_PROBLEM DESCRIPTION_:
Copy the following lines verbatim, reproducing every record without any changes.

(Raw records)
====================
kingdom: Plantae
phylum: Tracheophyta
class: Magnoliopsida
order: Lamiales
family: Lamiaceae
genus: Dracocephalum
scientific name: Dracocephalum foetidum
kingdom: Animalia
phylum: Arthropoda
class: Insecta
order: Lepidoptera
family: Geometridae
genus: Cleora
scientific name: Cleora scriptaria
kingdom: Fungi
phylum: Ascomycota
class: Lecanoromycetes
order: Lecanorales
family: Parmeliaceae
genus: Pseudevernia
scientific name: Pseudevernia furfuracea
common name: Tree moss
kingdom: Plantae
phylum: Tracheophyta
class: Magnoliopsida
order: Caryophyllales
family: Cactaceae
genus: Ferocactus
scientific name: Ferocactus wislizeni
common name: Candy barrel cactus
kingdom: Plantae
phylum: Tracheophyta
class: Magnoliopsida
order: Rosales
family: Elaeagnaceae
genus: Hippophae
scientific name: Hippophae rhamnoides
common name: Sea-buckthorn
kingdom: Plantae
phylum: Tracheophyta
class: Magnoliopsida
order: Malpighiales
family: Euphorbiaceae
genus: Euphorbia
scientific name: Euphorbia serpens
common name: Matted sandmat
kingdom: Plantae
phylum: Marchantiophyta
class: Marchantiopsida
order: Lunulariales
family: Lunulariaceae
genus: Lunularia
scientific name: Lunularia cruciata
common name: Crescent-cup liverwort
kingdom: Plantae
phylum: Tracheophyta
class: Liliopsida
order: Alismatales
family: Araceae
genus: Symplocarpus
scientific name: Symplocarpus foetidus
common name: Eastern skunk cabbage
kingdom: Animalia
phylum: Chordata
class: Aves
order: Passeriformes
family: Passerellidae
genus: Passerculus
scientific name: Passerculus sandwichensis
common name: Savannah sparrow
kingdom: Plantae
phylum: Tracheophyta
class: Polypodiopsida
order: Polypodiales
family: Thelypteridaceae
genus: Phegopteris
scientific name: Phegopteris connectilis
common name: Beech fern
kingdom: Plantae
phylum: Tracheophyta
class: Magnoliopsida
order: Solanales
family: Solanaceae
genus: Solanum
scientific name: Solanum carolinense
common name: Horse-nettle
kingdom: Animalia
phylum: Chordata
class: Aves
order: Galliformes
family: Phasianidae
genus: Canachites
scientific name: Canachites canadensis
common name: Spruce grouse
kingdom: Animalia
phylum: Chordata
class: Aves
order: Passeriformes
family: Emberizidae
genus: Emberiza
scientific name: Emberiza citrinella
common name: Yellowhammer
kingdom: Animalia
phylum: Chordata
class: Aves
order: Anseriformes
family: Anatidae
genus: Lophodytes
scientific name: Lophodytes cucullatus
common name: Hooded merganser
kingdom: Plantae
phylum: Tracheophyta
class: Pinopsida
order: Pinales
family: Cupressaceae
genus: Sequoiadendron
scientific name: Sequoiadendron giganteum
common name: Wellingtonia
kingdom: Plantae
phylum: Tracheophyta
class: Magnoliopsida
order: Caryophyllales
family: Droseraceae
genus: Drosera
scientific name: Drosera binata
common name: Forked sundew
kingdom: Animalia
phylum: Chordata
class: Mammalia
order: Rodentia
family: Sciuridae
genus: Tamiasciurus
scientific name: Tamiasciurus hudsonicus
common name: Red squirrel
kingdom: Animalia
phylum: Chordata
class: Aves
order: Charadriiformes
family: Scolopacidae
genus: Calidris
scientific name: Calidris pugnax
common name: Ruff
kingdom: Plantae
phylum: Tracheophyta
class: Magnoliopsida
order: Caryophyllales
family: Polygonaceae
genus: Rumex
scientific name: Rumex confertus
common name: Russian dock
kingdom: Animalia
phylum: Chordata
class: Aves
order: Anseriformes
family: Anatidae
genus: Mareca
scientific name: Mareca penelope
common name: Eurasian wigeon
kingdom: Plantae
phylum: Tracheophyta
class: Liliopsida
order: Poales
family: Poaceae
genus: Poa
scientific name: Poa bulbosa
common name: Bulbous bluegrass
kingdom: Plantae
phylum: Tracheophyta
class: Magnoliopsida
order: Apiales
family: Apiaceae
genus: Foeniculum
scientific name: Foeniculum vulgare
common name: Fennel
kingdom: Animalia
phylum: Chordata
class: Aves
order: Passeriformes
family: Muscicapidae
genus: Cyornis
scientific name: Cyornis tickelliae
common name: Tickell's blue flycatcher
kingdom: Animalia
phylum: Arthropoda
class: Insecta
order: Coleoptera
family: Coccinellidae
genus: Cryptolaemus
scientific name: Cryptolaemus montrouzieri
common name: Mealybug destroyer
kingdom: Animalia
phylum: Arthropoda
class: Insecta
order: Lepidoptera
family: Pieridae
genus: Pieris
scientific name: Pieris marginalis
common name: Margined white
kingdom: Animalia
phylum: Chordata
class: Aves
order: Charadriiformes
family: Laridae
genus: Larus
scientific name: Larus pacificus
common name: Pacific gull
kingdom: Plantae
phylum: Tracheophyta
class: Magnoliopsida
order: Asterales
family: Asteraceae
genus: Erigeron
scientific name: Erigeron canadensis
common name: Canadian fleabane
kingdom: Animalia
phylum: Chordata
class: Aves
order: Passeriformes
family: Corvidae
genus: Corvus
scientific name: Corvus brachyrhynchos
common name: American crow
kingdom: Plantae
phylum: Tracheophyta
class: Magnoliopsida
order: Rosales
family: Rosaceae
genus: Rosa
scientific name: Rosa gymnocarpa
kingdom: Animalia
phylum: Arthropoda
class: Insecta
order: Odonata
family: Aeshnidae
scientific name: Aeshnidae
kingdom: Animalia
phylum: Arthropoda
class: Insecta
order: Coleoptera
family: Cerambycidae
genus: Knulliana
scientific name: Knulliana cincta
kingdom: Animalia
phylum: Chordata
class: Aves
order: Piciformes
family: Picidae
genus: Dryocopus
====================
_EXERCISE OUTPUT_:
kingdom: Plantae
phylum: Tracheophyta
class: Magnoliopsida
order: Lamiales
family: Lamiaceae
genus: Dracocephalum
scientific name: Dracocephalum foetidum
kingdom: Animalia
phylum: Arthropoda
class: Insecta
order: Lepidoptera
family: Geometridae
genus: Cleora
scientific name: Cleora scriptaria
kingdom: Fungi
phylum: Ascomycota
class: Lecanoromycetes
order: Lecanorales
family: Parmeliaceae
genus: Pseudevernia
scientific name: Pseudevernia furfuracea
common name: Tree moss
kingdom: Plantae
phylum: Tracheophyta
class: Magnoliopsida
order: Caryophyllales
family: Cactaceae
genus: Ferocactus
scientific name: Ferocactus wislizeni
common name: Candy barrel cactus
kingdom: Plantae
phylum: Tracheophyta
class: Magnoliopsida
order: Rosales
family: Elaeagnaceae
genus: Hippophae
scientific name: Hippophae rhamnoides
common name: Sea-buckthorn
kingdom: Plantae
phylum: Tracheophyta
class: Magnoliopsida
order: Malpighiales
family: Euphorbiaceae
genus: Euphorbia
scientific name: Euphorbia serpens
common name: Matted sandmat
kingdom: Plantae
phylum: Marchantiophyta
class: Marchantiopsida
order: Lunulariales
family: Lunulariaceae
genus: Lunularia
scientific name: Lunularia cruciata
common name: Crescent-cup liverwort
kingdom: Plantae
phylum: Tracheophyta
class: Liliopsida
order: Alismatales
family: Araceae
genus: Symplocarpus
scientific name: Symplocarpus foetidus
common name: Eastern skunk cabbage
kingdom: Animalia
phylum: Chordata
class: Aves
order: Passeriformes
family: Passerellidae
genus: Passerculus
scientific name: Passerculus sandwichensis
common name: Savannah sparrow
kingdom: Plantae
phylum: Tracheophyta
class: Polypodiopsida
order: Polypodiales
family: Thelypteridaceae
genus: Phegopteris
scientific name: Phegopteris connectilis
common name: Beech fern
kingdom: Plantae
phylum: Tracheophyta
class: Magnoliopsida
order: Solanales
family: Solanaceae
genus: Solanum
scientific name: Solanum carolinense
common name: Horse-nettle
kingdom: Animalia
phylum: Chordata
class: Aves
order: Galliformes
family: Phasianidae
genus: Canachites
scientific name: Canachites canadensis
common name: Spruce grouse
kingdom: Animalia
phylum: Chordata
class: Aves
order: Passeriformes
family: Emberizidae
genus: Emberiza
scientific name: Emberiza citrinella
common name: Yellowhammer
kingdom: Animalia
phylum: Chordata
class: Aves
order: Anseriformes
family: Anatidae
genus: Lophodytes
scientific name: Lophodytes cucullatus
common name: Hooded merganser
kingdom: Plantae
phylum: Tracheophyta
class: Pinopsida
order: Pinales
family: Cupressaceae
genus: Sequoiadendron
scientific name: Sequoiadendron giganteum
common name: Wellingtonia
kingdom: Plantae
phylum: Tracheophyta
class: Magnoliopsida
order: Caryophyllales
family: Droseraceae
genus: Drosera
scientific name: Drosera binata
common name: Forked sundew
kingdom: Animalia
phylum: Chordata
class: Mammalia
order: Rodentia
family: Sciuridae
genus: Tamiasciurus
scientific name: Tamiasciurus hudsonicus
common name: Red squirrel
kingdom: Animalia
phylum: Chordata
class: Aves
order: Charadriiformes
family: Scolopacidae
genus: Calidris
scientific name: Calidris pugnax
common name: Ruff
kingdom: Plantae
phylum: Tracheophyta
class: Magnoliopsida
order: Caryophyllales
family: Polygonaceae
genus: Rumex
scientific name: Rumex confertus
common name: Russian dock
kingdom: Animalia
phylum: Chordata
class: Aves
order: Anseriformes
family: Anatidae
genus: Mareca
scientific name: Mareca penelope
common name: Eurasian wigeon
kingdom: Plantae
phylum: Tracheophyta
class: Liliopsida
order: Poales
family: Poaceae
genus: Poa
scientific name: Poa bulbosa
common name: Bulbous bluegrass
kingdom: Plantae
phylum: Tracheophyta
class: Magnoliopsida
order: Apiales
family: Apiaceae
genus: Foeniculum
scientific name: Foeniculum vulgare
common name: Fennel
kingdom: Animalia
phylum: Chordata
class: Aves
order: Passeriformes
family: Muscicapidae
genus: Cyornis
scientific name: Cyornis tickelliae
common name: Tickell's blue flycatcher
kingdom: Animalia
phylum: Arthropoda
class: Insecta
order: Coleoptera
family: Coccinellidae
genus: Cryptolaemus
scientific name: Cryptolaemus montrouzieri
common name: Mealybug destroyer
kingdom: Animalia
phylum: Arthropoda
class: Insecta
order: Lepidoptera
family: Pieridae
genus: Pieris
scientific name: Pieris marginalis
common name: Margined white
kingdom: Animalia
phylum: Chordata
class: Aves
order: Charadriiformes
family: Laridae
genus: Larus
scientific name: Larus pacificus
common name: Pacific gull
kingdom: Plantae
phylum: Tracheophyta
class: Magnoliopsida
order: Asterales
family: Asteraceae
genus: Erigeron
scientific name: Erigeron canadensis
common name: Canadian fleabane
kingdom: Animalia
phylum: Chordata
class: Aves
order: Passeriformes
family: Corvidae
genus: Corvus
scientific name: Corvus brachyrhynchos
common name: American crow
kingdom: Plantae
phylum: Tracheophyta
class: Magnoliopsida
order: Rosales
family: Rosaceae
genus: Rosa
scientific name: Rosa gymnocarpa
kingdom: Animalia
phylum: Arthropoda
class: Insecta
order: Odonata
family: Aeshnidae
scientific name: Aeshnidae
kingdom: Animalia
phylum: Arthropoda
class: Insecta
order: Coleoptera
family: Cerambycidae
genus: Knulliana
scientific name: Knulliana cincta
kingdom: Animalia
phylum: Chordata
class: Aves
order: Piciformes
family: Picidae
genus: Dryocopus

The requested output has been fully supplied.